Top of ENTRIES SHOWN

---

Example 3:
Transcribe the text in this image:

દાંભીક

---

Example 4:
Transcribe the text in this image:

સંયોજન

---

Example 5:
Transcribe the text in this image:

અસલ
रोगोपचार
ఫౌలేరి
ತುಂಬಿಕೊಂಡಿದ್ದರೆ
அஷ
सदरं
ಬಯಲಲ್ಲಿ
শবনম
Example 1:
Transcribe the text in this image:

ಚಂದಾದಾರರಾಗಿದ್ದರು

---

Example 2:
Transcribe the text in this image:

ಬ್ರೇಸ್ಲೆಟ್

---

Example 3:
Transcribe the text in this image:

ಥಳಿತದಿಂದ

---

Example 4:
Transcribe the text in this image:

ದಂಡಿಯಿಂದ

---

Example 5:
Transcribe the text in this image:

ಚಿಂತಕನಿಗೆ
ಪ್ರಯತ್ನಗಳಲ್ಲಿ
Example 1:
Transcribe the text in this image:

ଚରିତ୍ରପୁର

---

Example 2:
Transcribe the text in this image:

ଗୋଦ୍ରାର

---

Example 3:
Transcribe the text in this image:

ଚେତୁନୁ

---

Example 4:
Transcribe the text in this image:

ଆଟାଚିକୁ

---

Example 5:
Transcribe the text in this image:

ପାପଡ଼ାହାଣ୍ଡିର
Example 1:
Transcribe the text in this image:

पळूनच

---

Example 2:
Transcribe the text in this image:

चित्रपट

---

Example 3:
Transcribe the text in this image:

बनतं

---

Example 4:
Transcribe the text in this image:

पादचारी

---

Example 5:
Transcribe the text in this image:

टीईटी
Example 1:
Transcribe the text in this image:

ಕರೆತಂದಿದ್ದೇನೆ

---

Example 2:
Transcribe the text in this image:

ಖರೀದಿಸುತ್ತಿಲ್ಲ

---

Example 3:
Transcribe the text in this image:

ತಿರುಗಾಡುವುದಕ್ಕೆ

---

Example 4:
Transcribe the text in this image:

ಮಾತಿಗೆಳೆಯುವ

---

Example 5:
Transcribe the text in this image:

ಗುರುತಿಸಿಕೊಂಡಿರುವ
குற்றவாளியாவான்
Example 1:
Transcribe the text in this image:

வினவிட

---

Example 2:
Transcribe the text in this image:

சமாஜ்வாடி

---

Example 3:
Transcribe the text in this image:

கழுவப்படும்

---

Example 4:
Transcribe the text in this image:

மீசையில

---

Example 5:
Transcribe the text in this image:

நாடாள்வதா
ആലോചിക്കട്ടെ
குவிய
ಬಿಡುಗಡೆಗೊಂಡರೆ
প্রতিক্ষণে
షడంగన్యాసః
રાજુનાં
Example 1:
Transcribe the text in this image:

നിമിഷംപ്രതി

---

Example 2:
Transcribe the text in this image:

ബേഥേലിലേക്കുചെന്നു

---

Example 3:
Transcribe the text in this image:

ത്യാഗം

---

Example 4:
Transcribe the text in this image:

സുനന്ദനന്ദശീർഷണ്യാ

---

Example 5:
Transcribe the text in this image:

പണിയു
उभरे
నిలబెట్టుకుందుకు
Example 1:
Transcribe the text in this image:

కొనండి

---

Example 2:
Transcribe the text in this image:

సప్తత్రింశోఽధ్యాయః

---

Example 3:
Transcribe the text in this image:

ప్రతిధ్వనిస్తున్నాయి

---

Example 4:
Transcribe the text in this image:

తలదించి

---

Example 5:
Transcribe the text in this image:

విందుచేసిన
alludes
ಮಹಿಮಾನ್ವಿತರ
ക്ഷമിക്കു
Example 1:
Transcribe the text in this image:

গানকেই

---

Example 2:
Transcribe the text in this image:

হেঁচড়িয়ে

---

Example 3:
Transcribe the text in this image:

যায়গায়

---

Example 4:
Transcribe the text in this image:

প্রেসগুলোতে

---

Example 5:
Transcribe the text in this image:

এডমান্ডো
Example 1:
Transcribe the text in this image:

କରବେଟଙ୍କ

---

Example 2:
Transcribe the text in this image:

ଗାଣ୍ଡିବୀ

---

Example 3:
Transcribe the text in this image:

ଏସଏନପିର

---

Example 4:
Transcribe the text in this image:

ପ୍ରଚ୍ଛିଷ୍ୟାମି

Bottom of ENTRIES SHOWN

Copy the records word for word.

---

Example 3:
Transcribe the text in this image:

દાંભીક

---

Example 4:
Transcribe the text in this image:

સંયોજન

---

Example 5:
Transcribe the text in this image:

અસલ
रोगोपचार
ఫౌలేరి
ತುಂಬಿಕೊಂಡಿದ್ದರೆ
அஷ
सदरं
ಬಯಲಲ್ಲಿ
শবনম
Example 1:
Transcribe the text in this image:

ಚಂದಾದಾರರಾಗಿದ್ದರು

---

Example 2:
Transcribe the text in this image:

ಬ್ರೇಸ್ಲೆಟ್

---

Example 3:
Transcribe the text in this image:

ಥಳಿತದಿಂದ

---

Example 4:
Transcribe the text in this image:

ದಂಡಿಯಿಂದ

---

Example 5:
Transcribe the text in this image:

ಚಿಂತಕನಿಗೆ
ಪ್ರಯತ್ನಗಳಲ್ಲಿ
Example 1:
Transcribe the text in this image:

ଚରିତ୍ରପୁର

---

Example 2:
Transcribe the text in this image:

ଗୋଦ୍ରାର

---

Example 3:
Transcribe the text in this image:

ଚେତୁନୁ

---

Example 4:
Transcribe the text in this image:

ଆଟାଚିକୁ

---

Example 5:
Transcribe the text in this image:

ପାପଡ଼ାହାଣ୍ଡିର
Example 1:
Transcribe the text in this image:

पळूनच

---

Example 2:
Transcribe the text in this image:

चित्रपट

---

Example 3:
Transcribe the text in this image:

बनतं

---

Example 4:
Transcribe the text in this image:

पादचारी

---

Example 5:
Transcribe the text in this image:

टीईटी
Example 1:
Transcribe the text in this image:

ಕರೆತಂದಿದ್ದೇನೆ

---

Example 2:
Transcribe the text in this image:

ಖರೀದಿಸುತ್ತಿಲ್ಲ

---

Example 3:
Transcribe the text in this image:

ತಿರುಗಾಡುವುದಕ್ಕೆ

---

Example 4:
Transcribe the text in this image:

ಮಾತಿಗೆಳೆಯುವ

---

Example 5:
Transcribe the text in this image:

ಗುರುತಿಸಿಕೊಂಡಿರುವ
குற்றவாளியாவான்
Example 1:
Transcribe the text in this image:

வினவிட

---

Example 2:
Transcribe the text in this image:

சமாஜ்வாடி

---

Example 3:
Transcribe the text in this image:

கழுவப்படும்

---

Example 4:
Transcribe the text in this image:

மீசையில

---

Example 5:
Transcribe the text in this image:

நாடாள்வதா
ആലോചിക്കട്ടെ
குவிய
ಬಿಡುಗಡೆಗೊಂಡರೆ
প্রতিক্ষণে
షడంగన్యాసః
રાજુનાં
Example 1:
Transcribe the text in this image:

നിമിഷംപ്രതി

---

Example 2:
Transcribe the text in this image:

ബേഥേലിലേക്കുചെന്നു

---

Example 3:
Transcribe the text in this image:

ത്യാഗം

---

Example 4:
Transcribe the text in this image:

സുനന്ദനന്ദശീർഷണ്യാ

---

Example 5:
Transcribe the text in this image:

പണിയു
उभरे
నిలబెట్టుకుందుకు
Example 1:
Transcribe the text in this image:

కొనండి

---

Example 2:
Transcribe the text in this image:

సప్తత్రింశోఽధ్యాయః

---

Example 3:
Transcribe the text in this image:

ప్రతిధ్వనిస్తున్నాయి

---

Example 4:
Transcribe the text in this image:

తలదించి

---

Example 5:
Transcribe the text in this image:

విందుచేసిన
alludes
ಮಹಿಮಾನ್ವಿತರ
ക്ഷമിക്കു
Example 1:
Transcribe the text in this image:

গানকেই

---

Example 2:
Transcribe the text in this image:

হেঁচড়িয়ে

---

Example 3:
Transcribe the text in this image:

যায়গায়

---

Example 4:
Transcribe the text in this image:

প্রেসগুলোতে

---

Example 5:
Transcribe the text in this image:

এডমান্ডো
Example 1:
Transcribe the text in this image:

କରବେଟଙ୍କ

---

Example 2:
Transcribe the text in this image:

ଗାଣ୍ଡିବୀ

---

Example 3:
Transcribe the text in this image:

ଏସଏନପିର

---

Example 4:
Transcribe the text in this image:

ପ୍ରଚ୍ଛିଷ୍ୟାମି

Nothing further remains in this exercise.